= Fred L. Block =

American sociologist

Fred L. Block (born June 28, 1947) is an American sociologist, and research professor of sociology at UC Davis. Block is widely regarded as one of the world's leading economic and political sociologists. His interests are wide-ranging. He has been noted as an influential follower of Karl Polanyi.

Block has served on the Board of the Karl Polanyi Institute of Political Economy since 1989 and was a Distinguished Scientific Visitor to the Republic of China in 1995. He has also written for The Nation, The American Prospect, In These Times, Commonweal, Boston Review, and Tikkun.

==Biography==
Block is the son of attorney Frederick H. Block. He formerly taught at the University of Pennsylvania. He is married to Carole Joffe, a sociologist, author and activist for women's reproductive rights. They have two children.

==Works==
Block first came to prominence for his dissertation which was later published as the Origins of International Economic Disorder: Study of United States International Monetary Policy from World War II to the Present. In this study he asserted what would become a career long interest in the destabilizing influence of unregulated capital flows across national borders. He would also publish an influential argument on the nature of the elite called The Ruling Class Does Not Rule, which began a decade long debate with social psychologist G. William Domhoff.

Block is the author of five major books: The Vampire State and Other Myths and Fallacies About The U.S. Economy (1996), Postindustrial Possibilities: A Critique of Economic Discourse (1990), The Mean Season: The Attack On the Welfare State (co-authored with Richard A. Cloward, Barbara Ehrenreich, and Frances Fox Piven) (1987), Revising State Theory: Essays In Politics and Postindustrialism (1987), and The Origins of International Economic Disorder: A Study of United States International Monetary Policy From World War II to the Present (1977).

In 2000, he edited the many editions of Karl Polanyi's classic work The Great Transformation into a single edition. He has also published many journal articles on economic sociology, political sociology, sociology of work, and sociological theory in Politics & Society, World Policy Journal, Socialist Review, Theory and Society, Annual Review of Sociology, and Social Problems.

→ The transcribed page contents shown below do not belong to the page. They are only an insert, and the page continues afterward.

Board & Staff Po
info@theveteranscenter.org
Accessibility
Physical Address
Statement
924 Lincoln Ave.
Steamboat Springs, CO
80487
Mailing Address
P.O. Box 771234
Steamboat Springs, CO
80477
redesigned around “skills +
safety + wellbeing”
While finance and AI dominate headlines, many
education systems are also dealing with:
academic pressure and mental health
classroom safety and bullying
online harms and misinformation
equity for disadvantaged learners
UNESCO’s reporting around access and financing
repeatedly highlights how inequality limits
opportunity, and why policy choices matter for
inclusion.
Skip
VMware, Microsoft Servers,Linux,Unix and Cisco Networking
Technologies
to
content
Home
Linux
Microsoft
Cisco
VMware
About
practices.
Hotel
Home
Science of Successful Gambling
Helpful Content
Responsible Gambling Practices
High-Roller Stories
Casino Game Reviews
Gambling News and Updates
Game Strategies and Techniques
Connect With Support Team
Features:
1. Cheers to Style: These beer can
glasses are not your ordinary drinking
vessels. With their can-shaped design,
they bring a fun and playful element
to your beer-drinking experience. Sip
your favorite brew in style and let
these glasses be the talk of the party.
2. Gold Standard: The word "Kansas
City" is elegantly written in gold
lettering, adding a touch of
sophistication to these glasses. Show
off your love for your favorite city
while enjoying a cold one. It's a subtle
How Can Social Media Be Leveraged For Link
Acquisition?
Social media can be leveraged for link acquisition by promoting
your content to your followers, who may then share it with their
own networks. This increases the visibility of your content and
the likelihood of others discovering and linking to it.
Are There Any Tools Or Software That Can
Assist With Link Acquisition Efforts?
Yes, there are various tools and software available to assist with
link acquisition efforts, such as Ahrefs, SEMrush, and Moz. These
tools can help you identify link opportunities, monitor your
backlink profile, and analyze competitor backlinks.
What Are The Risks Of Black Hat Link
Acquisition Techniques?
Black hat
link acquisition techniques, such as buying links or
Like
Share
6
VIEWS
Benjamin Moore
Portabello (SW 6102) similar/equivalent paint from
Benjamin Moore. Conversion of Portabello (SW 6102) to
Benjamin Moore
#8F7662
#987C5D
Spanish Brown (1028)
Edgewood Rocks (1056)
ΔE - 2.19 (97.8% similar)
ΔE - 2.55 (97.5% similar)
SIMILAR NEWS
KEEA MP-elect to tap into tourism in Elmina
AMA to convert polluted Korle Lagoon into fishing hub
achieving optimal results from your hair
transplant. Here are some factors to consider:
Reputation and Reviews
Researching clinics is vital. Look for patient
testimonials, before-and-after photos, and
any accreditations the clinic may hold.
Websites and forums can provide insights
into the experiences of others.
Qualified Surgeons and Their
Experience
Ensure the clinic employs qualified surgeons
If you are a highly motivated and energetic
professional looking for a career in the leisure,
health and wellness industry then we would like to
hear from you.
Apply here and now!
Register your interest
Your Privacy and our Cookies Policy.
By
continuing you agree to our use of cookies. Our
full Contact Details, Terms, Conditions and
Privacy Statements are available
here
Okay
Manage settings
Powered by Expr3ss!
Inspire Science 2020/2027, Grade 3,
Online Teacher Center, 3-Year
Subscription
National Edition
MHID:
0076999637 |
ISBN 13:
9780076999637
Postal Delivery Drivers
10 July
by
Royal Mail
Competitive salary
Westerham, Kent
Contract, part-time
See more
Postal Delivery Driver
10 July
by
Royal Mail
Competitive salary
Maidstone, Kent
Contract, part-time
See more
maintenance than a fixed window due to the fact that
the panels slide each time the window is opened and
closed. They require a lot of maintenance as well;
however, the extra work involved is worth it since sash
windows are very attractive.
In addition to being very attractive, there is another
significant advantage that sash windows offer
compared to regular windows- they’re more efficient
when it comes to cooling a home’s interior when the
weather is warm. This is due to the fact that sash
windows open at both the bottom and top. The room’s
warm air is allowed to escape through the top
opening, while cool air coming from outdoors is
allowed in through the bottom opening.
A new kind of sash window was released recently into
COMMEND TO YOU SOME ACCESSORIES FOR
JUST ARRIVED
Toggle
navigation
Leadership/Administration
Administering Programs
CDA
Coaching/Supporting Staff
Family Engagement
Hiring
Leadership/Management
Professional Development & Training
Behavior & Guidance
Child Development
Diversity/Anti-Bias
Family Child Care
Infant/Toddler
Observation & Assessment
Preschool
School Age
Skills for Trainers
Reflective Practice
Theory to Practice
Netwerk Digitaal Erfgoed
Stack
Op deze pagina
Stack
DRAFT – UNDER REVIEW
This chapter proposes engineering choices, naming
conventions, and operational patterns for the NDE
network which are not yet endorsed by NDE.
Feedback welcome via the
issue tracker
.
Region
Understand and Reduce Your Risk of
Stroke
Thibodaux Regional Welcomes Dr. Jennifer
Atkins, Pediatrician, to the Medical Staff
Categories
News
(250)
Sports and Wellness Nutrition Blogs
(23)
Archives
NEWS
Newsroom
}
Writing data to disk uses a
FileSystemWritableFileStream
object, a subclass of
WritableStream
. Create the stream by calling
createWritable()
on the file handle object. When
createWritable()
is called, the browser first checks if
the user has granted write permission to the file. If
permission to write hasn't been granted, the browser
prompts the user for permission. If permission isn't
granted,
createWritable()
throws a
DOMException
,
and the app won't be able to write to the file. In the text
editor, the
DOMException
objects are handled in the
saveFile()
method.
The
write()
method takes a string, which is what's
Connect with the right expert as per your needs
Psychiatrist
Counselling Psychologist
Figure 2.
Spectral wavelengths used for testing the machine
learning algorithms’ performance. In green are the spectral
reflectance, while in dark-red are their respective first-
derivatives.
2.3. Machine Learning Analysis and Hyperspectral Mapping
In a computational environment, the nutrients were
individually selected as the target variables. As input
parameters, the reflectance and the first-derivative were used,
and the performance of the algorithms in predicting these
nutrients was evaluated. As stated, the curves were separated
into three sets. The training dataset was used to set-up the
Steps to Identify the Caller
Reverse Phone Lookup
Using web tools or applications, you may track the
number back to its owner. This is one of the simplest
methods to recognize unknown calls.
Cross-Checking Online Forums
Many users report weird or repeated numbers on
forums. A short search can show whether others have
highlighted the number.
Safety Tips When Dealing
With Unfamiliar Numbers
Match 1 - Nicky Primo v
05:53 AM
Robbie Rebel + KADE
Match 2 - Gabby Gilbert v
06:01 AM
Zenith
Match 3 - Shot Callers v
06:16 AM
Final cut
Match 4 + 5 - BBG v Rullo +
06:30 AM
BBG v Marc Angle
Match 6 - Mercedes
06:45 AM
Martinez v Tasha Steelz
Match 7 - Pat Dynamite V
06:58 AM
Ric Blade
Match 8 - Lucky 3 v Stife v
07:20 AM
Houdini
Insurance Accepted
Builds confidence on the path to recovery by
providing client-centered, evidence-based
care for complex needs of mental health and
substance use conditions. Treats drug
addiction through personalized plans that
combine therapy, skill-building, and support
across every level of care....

In later years, Block gained a more exclusively economic focus publishing three extremely influential works that included two books, Postindustrial Possibilities and The Vampire State; as well as a more prescriptive article on ways capitalist economies could be reformed for more just and efficient results in Capitalism without Class Power. Of these, Postindustrial Possibilities is the most widely regarded as a sweeping statement on the findings of economic sociology as a field of study combined with Block's own original contribution woven into the narrative. The Vampire State marks a bit of a return to explicitly political content although it is embedded into a discussion of United States economic policy.

Block's 2014 book, The Power of Market Fundamentalism: Karl Polyani's Critique (HUP, 2014), which he co-authored with Margaret Somers, examines the rise of free-market ideology from the ashes of the Great Depression, and looks more generally at its continued survival in the face of laissez-faires repeated failures.

His most recent book, Capitalism: the Future of an Illusion (University of California Press, 2018), explores the illusory view that capitalist economies are autonomous, coherent, and regulated by their own internal laws. Block's argument is that the capitalist illusion is an entire economistic social theory that has become part of society's common sense. The work contends that restoring the vitality of the United States and the world economy can be accomplished only with major reforms on the scale of the New Deal and the post–World War II building of new global institutions.